In the case of mailing the audience, it is limited. The situation is slightly different when we are testing, for example, the landing page and when new users are constantly coming in. We cannot add new recipients once we send the mailing. This means that before sending the message we need to do a calculation: how many users will open our email and whether this number is enough to evaluate the tested versions.
The marketing plan typically provides for the dispatch of multiple newsletters in a week. Repeating a test which did not end with a clear conclusion can be a waste of time. This should not stop our further marketing activities. It is better to end the test after 24 hours and carry out the dispatch regardless of the result. If the test did not end with statistically significant results, let’s decide on the basis of experience or intuition — they are often the best sources of advice!
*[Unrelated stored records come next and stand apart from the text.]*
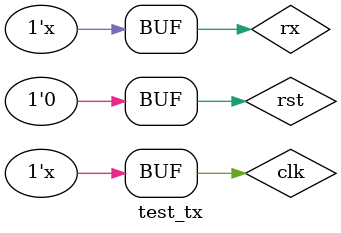
<source format=v>
`timescale 1ns / 1ps


module test_tx();

reg clk,rst;
reg [31:0] io_din;
wire [7:0] io_addr;
wire [31:0] id_out;
wire io_we;
wire tx;
reg rx;
CPU CPU(.clk(clk), .rst(rst));
/*sort s(
    .clk(clk),.rst(rst),
    .rx(rx),.tx(tx)
    );*/

    initial begin
        rx =0;
        clk = 0;
        rst =0;
        #1 rst =1;
        #2 rst =0;
    end

    always #5 clk = ~clk;
    always #8680 rx = ~rx;
endmodule

</source>
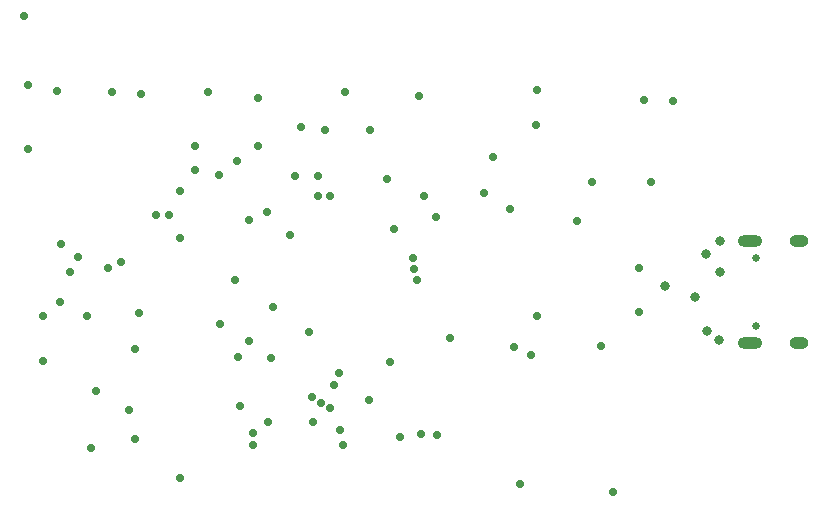
<source format=gbr>
%TF.GenerationSoftware,KiCad,Pcbnew,(6.0.11)*%
%TF.CreationDate,2023-02-10T10:35:54-08:00*%
%TF.ProjectId,EV1,4556312e-6b69-4636-9164-5f7063625858,rev?*%
%TF.SameCoordinates,Original*%
%TF.FileFunction,Soldermask,Bot*%
%TF.FilePolarity,Negative*%
%FSLAX46Y46*%
G04 Gerber Fmt 4.6, Leading zero omitted, Abs format (unit mm)*
G04 Created by KiCad (PCBNEW (6.0.11)) date 2023-02-10 10:35:54*
%MOMM*%
%LPD*%
G01*
G04 APERTURE LIST*
%ADD10C,0.650000*%
%ADD11O,1.600000X1.000000*%
%ADD12O,2.100000X1.000000*%
%ADD13C,0.700000*%
%ADD14C,0.800000*%
G04 APERTURE END LIST*
D10*
%TO.C,J9*%
X190890000Y-89470000D03*
X190890000Y-95250000D03*
D11*
X194540000Y-96680000D03*
D12*
X190360000Y-88040000D03*
D11*
X194540000Y-88040000D03*
D12*
X190360000Y-96680000D03*
%TD*%
D13*
X158242000Y-78613000D03*
X160274000Y-86995000D03*
X143383000Y-82042000D03*
X168591500Y-80899000D03*
X177800000Y-96901000D03*
X149501675Y-85575325D03*
X142113000Y-108077000D03*
X148717000Y-80010000D03*
X167894000Y-83947000D03*
X158115000Y-101473000D03*
X148690000Y-75920000D03*
X142113000Y-87757000D03*
X138303000Y-104775000D03*
X132080000Y-88265000D03*
X175768000Y-86360000D03*
X147955000Y-86233000D03*
X142113000Y-83820000D03*
X170434000Y-97028000D03*
X156055000Y-75415000D03*
X162814000Y-84201000D03*
X143383000Y-80010000D03*
X172310000Y-75246500D03*
X158242000Y-78613000D03*
X153035000Y-95758000D03*
X136017000Y-90297000D03*
X180949334Y-94009591D03*
X180975000Y-90297000D03*
X145542000Y-95095500D03*
D14*
X186740000Y-95680000D03*
D13*
X146812000Y-91313000D03*
X147066000Y-97854500D03*
X172250500Y-78250000D03*
X181410000Y-76130000D03*
X159893000Y-98298000D03*
X178820000Y-109260000D03*
D14*
X186700000Y-89150000D03*
X187820000Y-88030000D03*
D13*
X162330000Y-75740000D03*
X147193000Y-101981000D03*
X138684000Y-94107000D03*
X137160000Y-89789000D03*
X164973000Y-96266000D03*
X172339000Y-94361000D03*
X145415000Y-82423000D03*
X128905000Y-68961000D03*
X170053000Y-85344000D03*
D14*
X187790000Y-96420000D03*
D13*
X131729000Y-75341000D03*
X183896000Y-76200000D03*
X171831000Y-97663000D03*
X134620000Y-105537000D03*
X159639000Y-82804000D03*
X151406675Y-87480325D03*
X163830000Y-85979000D03*
X149987000Y-93599000D03*
X170950000Y-108580000D03*
X153797000Y-82550000D03*
X153797000Y-84201000D03*
X155956000Y-105283000D03*
X148336000Y-105283000D03*
X155702000Y-104013000D03*
X148336000Y-104267000D03*
X153416000Y-103378000D03*
X149606000Y-103378000D03*
X162179000Y-91313000D03*
X160782000Y-104648000D03*
X161925000Y-90424000D03*
X162560000Y-104394000D03*
X163893500Y-104457500D03*
X161861500Y-89471500D03*
X151892000Y-82550000D03*
X144510000Y-75420000D03*
X152400000Y-78359000D03*
X154432000Y-78613000D03*
X138810000Y-75590000D03*
X141224000Y-85852000D03*
X136360000Y-75400000D03*
X140081000Y-85852000D03*
X146939000Y-81280000D03*
X154813000Y-84201000D03*
X154855540Y-102129270D03*
X132842000Y-90678000D03*
X153289000Y-101219000D03*
X131953000Y-93218000D03*
X155575000Y-99187000D03*
X134239000Y-94361000D03*
X130556000Y-98171000D03*
X130556000Y-94361000D03*
X155194000Y-100203000D03*
X135001000Y-100711000D03*
X154051000Y-101727000D03*
X137795000Y-102362000D03*
X138303000Y-97155000D03*
X149797500Y-97917000D03*
X129286000Y-74803000D03*
X129286000Y-80264000D03*
X147955000Y-96520000D03*
X133477000Y-89408000D03*
D14*
X183200000Y-91880000D03*
X185690000Y-92760000D03*
D13*
X177038000Y-83058000D03*
X181991000Y-83058000D03*
D14*
X187850000Y-90659500D03*
M02*

</source>
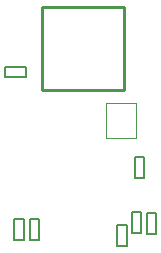
<source format=gbr>
%TF.GenerationSoftware,Altium Limited,Altium Designer,20.2.6 (244)*%
G04 Layer_Color=8388736*
%FSLAX45Y45*%
%MOMM*%
%TF.SameCoordinates,BE144905-350C-4E41-9AB6-63F68E724E9C*%
%TF.FilePolarity,Positive*%
%TF.FileFunction,Other,Mechanical_2*%
%TF.Part,Single*%
G01*
G75*
%TA.AperFunction,NonConductor*%
%ADD61C,0.20000*%
%ADD63C,0.10000*%
%ADD76C,0.25400*%
D61*
X290000Y2170000D02*
Y2250000D01*
Y2170000D02*
X470000D01*
Y2250000D01*
X290000D02*
X470000D01*
X1240000Y920000D02*
X1320000D01*
X1240000Y740000D02*
Y920000D01*
Y740000D02*
X1320000D01*
Y920000D01*
X1365025Y850000D02*
X1445025D01*
Y1030000D01*
X1365025D02*
X1445025D01*
X1365025Y850000D02*
Y1030000D01*
X1490050Y840000D02*
X1570050D01*
Y1020000D01*
X1490050D02*
X1570050D01*
X1490050Y840000D02*
Y1020000D01*
X500000Y970000D02*
X580000D01*
X500000Y790000D02*
Y970000D01*
Y790000D02*
X580000D01*
Y970000D01*
X370000D02*
X450000D01*
X370000Y790000D02*
Y970000D01*
Y790000D02*
X450000D01*
Y970000D01*
X1390000Y1490000D02*
X1470000D01*
X1390000Y1310000D02*
Y1490000D01*
Y1310000D02*
X1470000D01*
Y1490000D01*
D63*
X1145000Y1950000D02*
X1395000D01*
X1145000Y1650000D02*
Y1950000D01*
Y1650000D02*
X1395000D01*
Y1950000D01*
D76*
X600000Y2760000D02*
X1300000D01*
Y2060000D02*
Y2760000D01*
X600000Y2060000D02*
X1300000D01*
X600000D02*
Y2760000D01*
%TF.MD5,8a7d8cd2da8d0cdbe57ac6791d1c7f13*%
M02*

</source>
Especially since newsletters are usually designed to be sent at a specific date (e.g. on holidays). It is better to send a newsletter that is a bit worse, but is dispatched on time.
On the other hand, we should resist the temptation to stop the test too early — if we set a test duration time of 24 hours (duration suggested by edrone) — then let’s assess the results after that time.
How not to get lost in A/B testing and statistics? As we’ve seen, A/B testing is a broad topic. The good news is that you don’t need to memorize all of that, because most tools which support A/B testing will guide you through the process. Moreover, the edrone algorithm will always indicate the winner of the test, and additionally, it will each time check, whether the A/B versions differ statistically and will inform the user. If there is no difference, it is better to rely on one’s own experience or the recommendations of a proven and effective system.